● **YOUR TASK**: Pictures excluded, reproduce exactly the lines below from the one with "the scene) (ft)." through the one with "150 34 88.69", both included.

● **DATA**:
*** Begin section ***
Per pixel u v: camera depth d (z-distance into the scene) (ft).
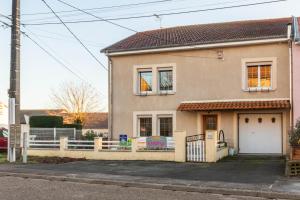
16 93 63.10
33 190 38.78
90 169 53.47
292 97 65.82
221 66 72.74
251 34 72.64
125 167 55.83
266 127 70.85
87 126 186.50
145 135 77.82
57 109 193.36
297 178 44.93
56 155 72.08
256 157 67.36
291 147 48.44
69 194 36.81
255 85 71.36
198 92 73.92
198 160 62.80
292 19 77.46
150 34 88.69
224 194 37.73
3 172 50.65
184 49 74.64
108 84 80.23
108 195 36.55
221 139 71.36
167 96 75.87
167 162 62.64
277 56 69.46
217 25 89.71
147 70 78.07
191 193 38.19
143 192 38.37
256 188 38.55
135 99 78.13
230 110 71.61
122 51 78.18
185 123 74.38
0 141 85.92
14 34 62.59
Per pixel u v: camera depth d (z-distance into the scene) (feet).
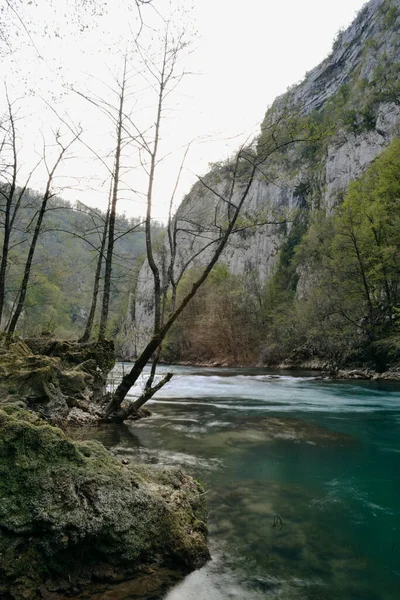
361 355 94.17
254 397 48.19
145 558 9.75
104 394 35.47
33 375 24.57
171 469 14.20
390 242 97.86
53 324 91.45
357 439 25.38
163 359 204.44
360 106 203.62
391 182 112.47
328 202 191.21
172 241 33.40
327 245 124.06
*** End section ***
*** Begin section ***
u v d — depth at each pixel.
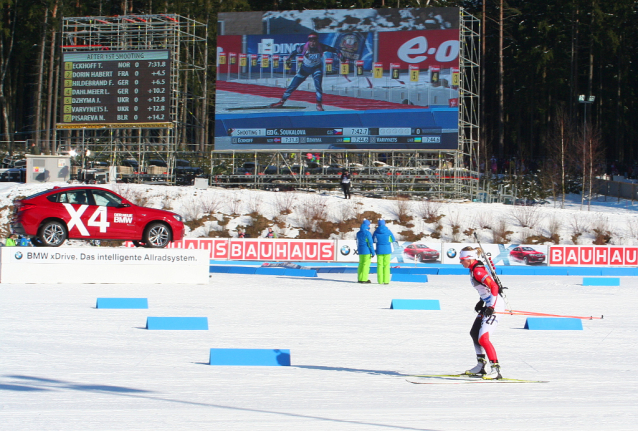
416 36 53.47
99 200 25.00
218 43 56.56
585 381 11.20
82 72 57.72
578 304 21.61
*** End section ***
● **SOLVED EXERCISE**:
Per pixel u v: camera depth d (z-distance into the scene) (ft).
16 93 63.10
33 190 38.78
90 169 53.47
292 97 65.82
221 66 72.74
251 34 72.64
125 167 55.83
266 127 70.85
87 126 186.50
145 135 77.82
57 109 193.36
297 178 44.93
56 155 72.08
256 157 67.36
291 147 48.44
69 194 36.81
255 85 71.36
198 92 73.92
198 160 62.80
292 19 77.46
150 34 88.69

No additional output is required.